As the volumes of data moving around global networks have soared in response to the demands of the internet, e-business and entertainment, the task of storing and retrieving all that information has become awesome.
But it has taken the horrific terrorist attacks of September 11 in the US to really ram home the message to many companies. Whereas before they may have been dimly aware of the importance of storage-though paying it little attention at board level-they now realise what it could mean to lose valuable data and not be able to recover it.
"The perception has changed," says Don Swatik, vice-president for products and services at EMC, the US storage group. "I believe there is hardly a boardroom in the world where the CIO [chief information officer] is not being called in and asked to present a disaster recovery plan for the company."

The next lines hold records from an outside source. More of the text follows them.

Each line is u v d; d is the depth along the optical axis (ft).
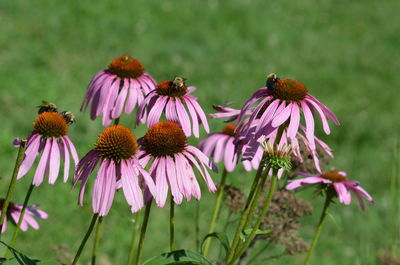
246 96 50.62
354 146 42.70
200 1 78.79
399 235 23.30
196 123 13.24
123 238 25.18
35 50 51.93
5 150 31.65
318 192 15.19
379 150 42.09
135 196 10.41
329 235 29.63
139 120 13.43
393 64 67.97
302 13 83.51
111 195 10.39
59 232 24.57
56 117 12.39
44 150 12.13
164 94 13.46
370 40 76.79
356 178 37.52
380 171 38.68
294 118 11.44
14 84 41.65
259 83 55.16
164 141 11.30
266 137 11.44
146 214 11.27
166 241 26.35
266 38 70.13
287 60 63.72
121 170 10.55
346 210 31.71
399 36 79.10
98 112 15.01
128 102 15.01
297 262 26.22
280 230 15.70
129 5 70.95
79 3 67.87
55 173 12.05
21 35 55.83
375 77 62.64
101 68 51.24
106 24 63.93
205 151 17.22
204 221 27.91
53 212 25.84
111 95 15.02
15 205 14.62
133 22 66.49
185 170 11.29
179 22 70.59
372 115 49.75
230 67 57.93
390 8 91.86
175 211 28.81
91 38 58.90
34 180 11.98
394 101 55.31
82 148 32.22
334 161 39.63
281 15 80.43
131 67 15.39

But the perception has gone beyond the painful and complex areas of disaster retrieval and back-up, vital though these are for companies dependent on IT infrastructures and electronic links with customers, suppliers and partners around the world.
"Information is their core asset," Mr Swatik adds. "Information is becoming the heart and soul of every business." Companies are now looking much harder at their storage needs and capacity, and studying whether they are getting value for money.
As this magazine illustrates, storage has become an essential element in modern business. Forrester Research expects the enterprise storage market-covering the world's large corporations-to grow by more than 52 per cent this year. Many companies' storage needs are doubling each year, and the amount of information stored in digital form has reached staggering levels.
The surge in worldwide use of the internet has injected new life into the storage sector. Some experts predict that the amount of data held in the entire world will double between 2002 and 2003. Gartner, the US research group, says many internet data centres report a doubling of capacity every quarter.
Since the terrorist attacks in New York and Washington, "customers have become even more conscious of their data and of the reliability of that data," says Dietmar Wendt, vice-president for storage solutions in Europe at IBM, a fierce rival of EMC. "The server can fail but if the data is gone, that's really critical."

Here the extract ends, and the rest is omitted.